While the new REISA governance system means the new CEO – who is due to be named before the end of the year – will be the official spokesperson for the peak body, Delbridge said she aimed to help place the organisation at the forefront of the state’s residential real estate conversations and, in doing so, serve the peak body’s members.
“Real estate transactions make up an enormous proportion of the state economy. So we will aim to create value for our members but also hopefully it will return REISA to having more of an economic voice in the state,” Delbridge said.
“When you sell a property there’s a lot of activity that goes around with that: stylists and painters and maintenance
“There’s a whole supply chain and eco-system and economic multipliers that come out of that core transaction when you sell that piece of property.
“We’ll be looking at how do we serve our members better and, it’s a conversation to be had, I think we’ll be looking at how do we support that broader industry and supply chain that sits behind real estate transaction.”
Delbridge has joined REISA following a rocky period for the professional body and a time of uncertainty for the nation’s property market as a whole, following the economic fallout of the coronavirus.
In stepping away from the top job, REISA past president Brett Roenfeldt said it had been a “great honour to serve as the president over the last two years, at a time of turmoil and immense challenges including the COVID-19 pandemic”.
“REISA’s board has met those challenges and put in place a strong foundation for our industry body to thrive in 2021 and beyond,” he wrote.
Roenfeldt was appointed president of the peak professional body in 2018 following the resignation of former president and Harris Real Estate director Phil Harris.
InDaily previously reported that Harris was in the role for less than a month before voluntarily stepping away due to publicity surrounding a court battle with rival agency Toop and Toop.

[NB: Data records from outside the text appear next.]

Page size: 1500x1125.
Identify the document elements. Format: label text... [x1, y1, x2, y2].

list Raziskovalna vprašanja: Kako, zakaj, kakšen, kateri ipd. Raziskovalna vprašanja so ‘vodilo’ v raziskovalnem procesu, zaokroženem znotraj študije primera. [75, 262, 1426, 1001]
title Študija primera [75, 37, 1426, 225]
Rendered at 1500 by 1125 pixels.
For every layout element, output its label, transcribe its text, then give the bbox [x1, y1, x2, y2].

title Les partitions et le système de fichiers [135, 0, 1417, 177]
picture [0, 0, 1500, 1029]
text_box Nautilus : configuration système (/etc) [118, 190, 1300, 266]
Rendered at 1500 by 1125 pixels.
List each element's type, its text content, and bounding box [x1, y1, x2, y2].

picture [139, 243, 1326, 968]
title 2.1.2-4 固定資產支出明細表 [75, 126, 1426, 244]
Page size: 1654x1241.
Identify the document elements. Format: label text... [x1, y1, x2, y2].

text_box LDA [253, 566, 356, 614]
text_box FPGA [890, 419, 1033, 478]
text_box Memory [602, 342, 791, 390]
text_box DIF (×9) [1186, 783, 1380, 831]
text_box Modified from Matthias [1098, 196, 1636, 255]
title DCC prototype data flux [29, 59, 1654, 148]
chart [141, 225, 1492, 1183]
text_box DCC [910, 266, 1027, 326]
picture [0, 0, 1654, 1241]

He replaced Alex Ouwens.
Looking to the future, Delbridge was optimistic about the outlook for the state’s property sector.
“Fortunately, South Australia is showing itself to be quite resilient to the pandemic, and we’ve seen that real estate volumes are up in SA and the September quarter is outstripping expectations,” she said.
“It’s creating positive sentiment out there.
“Anecdotally we can see that South Australia’s reputation as one of the safest places on the planet effectively, that’s paying dividends.
“There’s lots of human capital that’s flooded out over the years and is now wanting to return to South Australia and that’s creating transactional opportunities in the residential real estate market.”
PointData’s quarterly Lay of the Land report in October showed the total proportion of Adelaide properties continued to buck a national downward trend in value, with more than two-thirds of metropolitan suburbs experiencing price growth in the six months to September.
REISA published its own quarterly report last month, which said: “Despite the broader COVID-led market slowdown, sales volumes were up and properties were selling for higher prices than expected”.
“This demonstrates the robust nature of our local market at present and creates a sense of optimism for the South Australian market moving forward.”